All lines from the one with "Table 6. Glider towing" to the end of the entries below must be written out exactly. Leave out any other line.

**Data for processing:**
* * *

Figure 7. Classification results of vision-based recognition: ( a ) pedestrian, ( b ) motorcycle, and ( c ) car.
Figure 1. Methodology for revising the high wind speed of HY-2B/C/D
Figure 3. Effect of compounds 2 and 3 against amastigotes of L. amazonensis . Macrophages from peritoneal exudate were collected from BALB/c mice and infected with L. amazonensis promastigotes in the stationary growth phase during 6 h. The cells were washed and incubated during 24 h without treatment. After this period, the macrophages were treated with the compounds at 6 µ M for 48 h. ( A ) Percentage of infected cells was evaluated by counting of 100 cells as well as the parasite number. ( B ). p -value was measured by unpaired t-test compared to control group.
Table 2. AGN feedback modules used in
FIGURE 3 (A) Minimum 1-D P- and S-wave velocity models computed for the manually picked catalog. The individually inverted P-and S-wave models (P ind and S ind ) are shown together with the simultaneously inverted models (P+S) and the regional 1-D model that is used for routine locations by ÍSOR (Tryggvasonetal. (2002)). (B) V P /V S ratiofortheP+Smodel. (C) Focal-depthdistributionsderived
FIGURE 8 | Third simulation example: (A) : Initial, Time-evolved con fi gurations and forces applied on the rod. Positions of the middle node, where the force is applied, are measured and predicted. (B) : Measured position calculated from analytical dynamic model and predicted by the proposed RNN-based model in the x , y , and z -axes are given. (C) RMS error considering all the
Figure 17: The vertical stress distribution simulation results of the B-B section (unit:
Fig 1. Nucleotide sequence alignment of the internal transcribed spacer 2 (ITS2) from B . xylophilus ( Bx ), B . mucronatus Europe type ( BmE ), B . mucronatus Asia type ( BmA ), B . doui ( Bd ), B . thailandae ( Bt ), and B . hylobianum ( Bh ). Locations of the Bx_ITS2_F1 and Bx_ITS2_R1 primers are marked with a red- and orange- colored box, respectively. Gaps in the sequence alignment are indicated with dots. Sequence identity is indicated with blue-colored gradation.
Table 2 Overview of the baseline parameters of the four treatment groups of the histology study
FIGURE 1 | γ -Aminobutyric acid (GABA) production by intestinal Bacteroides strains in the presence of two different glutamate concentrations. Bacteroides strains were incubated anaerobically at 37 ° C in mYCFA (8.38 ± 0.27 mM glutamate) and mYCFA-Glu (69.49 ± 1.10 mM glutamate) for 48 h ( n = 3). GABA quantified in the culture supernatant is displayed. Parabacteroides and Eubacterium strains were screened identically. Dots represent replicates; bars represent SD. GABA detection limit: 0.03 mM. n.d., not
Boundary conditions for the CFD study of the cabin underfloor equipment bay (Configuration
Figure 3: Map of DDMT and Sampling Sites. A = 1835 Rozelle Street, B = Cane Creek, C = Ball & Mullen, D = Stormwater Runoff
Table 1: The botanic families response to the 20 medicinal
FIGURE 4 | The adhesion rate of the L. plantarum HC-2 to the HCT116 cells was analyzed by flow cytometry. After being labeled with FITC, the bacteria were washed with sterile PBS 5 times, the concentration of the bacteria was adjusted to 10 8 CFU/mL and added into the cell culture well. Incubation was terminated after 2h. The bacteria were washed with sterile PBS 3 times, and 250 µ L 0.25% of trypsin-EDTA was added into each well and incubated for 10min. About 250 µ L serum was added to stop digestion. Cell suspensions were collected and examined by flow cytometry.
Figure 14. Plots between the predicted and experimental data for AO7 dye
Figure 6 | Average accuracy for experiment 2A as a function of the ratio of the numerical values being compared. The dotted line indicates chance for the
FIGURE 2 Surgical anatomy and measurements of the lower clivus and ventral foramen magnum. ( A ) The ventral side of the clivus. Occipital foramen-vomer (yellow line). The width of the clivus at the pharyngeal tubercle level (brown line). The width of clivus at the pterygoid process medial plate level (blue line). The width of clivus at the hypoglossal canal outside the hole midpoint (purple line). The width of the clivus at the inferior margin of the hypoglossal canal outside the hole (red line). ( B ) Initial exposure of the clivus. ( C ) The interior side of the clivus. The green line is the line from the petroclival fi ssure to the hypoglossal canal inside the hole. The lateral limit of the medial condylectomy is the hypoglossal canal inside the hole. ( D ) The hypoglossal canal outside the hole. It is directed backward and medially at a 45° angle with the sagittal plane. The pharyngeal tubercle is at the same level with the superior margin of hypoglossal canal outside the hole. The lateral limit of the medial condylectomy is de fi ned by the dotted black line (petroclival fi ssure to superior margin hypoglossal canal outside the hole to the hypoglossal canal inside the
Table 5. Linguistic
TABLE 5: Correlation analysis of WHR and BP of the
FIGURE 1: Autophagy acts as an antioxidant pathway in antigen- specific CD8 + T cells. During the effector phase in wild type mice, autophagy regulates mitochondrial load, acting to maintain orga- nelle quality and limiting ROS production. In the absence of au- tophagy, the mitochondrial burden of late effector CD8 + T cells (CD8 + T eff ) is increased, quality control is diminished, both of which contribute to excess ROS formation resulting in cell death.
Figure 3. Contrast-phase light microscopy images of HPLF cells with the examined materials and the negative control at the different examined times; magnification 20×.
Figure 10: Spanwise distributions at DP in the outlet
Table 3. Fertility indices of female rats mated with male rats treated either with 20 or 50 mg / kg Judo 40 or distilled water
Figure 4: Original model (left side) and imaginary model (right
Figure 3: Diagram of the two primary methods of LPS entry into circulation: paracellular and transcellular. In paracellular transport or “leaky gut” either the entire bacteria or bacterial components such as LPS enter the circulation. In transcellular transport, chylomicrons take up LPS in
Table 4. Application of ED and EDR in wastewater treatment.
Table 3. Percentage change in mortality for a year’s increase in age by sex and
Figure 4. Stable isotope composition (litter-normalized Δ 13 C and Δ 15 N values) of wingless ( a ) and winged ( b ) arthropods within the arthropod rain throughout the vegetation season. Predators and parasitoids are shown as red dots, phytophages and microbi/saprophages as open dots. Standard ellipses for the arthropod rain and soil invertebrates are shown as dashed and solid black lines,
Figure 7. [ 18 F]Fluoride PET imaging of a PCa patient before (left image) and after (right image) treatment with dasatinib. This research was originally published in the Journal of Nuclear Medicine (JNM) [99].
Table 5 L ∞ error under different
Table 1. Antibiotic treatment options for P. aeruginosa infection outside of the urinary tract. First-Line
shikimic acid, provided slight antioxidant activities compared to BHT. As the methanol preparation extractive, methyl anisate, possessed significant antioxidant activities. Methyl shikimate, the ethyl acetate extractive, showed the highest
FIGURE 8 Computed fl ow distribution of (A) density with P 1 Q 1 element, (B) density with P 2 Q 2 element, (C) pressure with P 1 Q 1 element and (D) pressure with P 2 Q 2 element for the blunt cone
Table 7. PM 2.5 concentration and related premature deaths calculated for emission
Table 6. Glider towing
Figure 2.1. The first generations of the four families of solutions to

* * *

**Exercise answer:**
Table 6. Glider towing
Figure 2.1. The first generations of the four families of solutions to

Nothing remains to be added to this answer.